━━━ Recorded data ━━━
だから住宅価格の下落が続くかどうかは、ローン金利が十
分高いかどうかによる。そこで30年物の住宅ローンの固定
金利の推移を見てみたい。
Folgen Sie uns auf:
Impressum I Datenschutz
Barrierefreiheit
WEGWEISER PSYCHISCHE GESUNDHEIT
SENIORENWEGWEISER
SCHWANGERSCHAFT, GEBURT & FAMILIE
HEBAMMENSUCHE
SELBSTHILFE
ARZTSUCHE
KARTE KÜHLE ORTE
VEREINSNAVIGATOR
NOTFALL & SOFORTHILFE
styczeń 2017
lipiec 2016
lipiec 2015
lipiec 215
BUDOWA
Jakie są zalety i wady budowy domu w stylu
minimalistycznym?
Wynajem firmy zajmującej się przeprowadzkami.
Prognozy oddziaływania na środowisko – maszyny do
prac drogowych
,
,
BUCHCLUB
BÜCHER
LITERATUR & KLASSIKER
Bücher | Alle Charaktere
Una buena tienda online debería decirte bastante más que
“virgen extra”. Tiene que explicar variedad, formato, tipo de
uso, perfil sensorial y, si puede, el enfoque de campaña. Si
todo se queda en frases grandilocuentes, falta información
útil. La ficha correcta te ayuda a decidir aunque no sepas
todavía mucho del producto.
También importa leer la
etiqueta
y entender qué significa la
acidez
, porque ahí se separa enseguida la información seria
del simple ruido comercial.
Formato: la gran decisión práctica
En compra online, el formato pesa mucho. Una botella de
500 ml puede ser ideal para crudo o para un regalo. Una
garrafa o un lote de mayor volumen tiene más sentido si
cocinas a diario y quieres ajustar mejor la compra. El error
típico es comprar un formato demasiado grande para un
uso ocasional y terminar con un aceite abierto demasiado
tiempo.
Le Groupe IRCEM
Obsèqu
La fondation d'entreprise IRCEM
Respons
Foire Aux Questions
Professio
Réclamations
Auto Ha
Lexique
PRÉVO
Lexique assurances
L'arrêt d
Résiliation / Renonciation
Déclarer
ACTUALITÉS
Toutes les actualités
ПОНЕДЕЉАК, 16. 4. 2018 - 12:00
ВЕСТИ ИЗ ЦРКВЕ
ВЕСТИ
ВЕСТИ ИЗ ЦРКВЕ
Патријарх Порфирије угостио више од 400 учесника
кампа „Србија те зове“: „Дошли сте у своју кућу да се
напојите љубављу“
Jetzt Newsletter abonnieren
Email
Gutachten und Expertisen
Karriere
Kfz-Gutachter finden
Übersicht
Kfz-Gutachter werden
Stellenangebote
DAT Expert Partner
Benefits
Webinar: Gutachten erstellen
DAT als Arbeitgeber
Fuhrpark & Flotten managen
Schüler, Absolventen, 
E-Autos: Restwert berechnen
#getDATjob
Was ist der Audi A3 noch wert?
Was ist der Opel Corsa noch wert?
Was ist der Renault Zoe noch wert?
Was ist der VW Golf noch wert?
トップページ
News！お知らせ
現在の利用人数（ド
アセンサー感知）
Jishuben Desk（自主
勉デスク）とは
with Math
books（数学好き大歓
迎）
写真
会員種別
━━━
The lines above from the one containing "Réclamations" through the one containing "Fuhrpark & Flotten managen" are to be set down exactly, and no others.

Réclamations
Auto Ha
Lexique
PRÉVO
Lexique assurances
L'arrêt d
Résiliation / Renonciation
Déclarer
ACTUALITÉS
Toutes les actualités
ПОНЕДЕЉАК, 16. 4. 2018 - 12:00
ВЕСТИ ИЗ ЦРКВЕ
ВЕСТИ
ВЕСТИ ИЗ ЦРКВЕ
Патријарх Порфирије угостио више од 400 учесника
кампа „Србија те зове“: „Дошли сте у своју кућу да се
напојите љубављу“
Jetzt Newsletter abonnieren
Email
Gutachten und Expertisen
Karriere
Kfz-Gutachter finden
Übersicht
Kfz-Gutachter werden
Stellenangebote
DAT Expert Partner
Benefits
Webinar: Gutachten erstellen
DAT als Arbeitgeber
Fuhrpark & Flotten managen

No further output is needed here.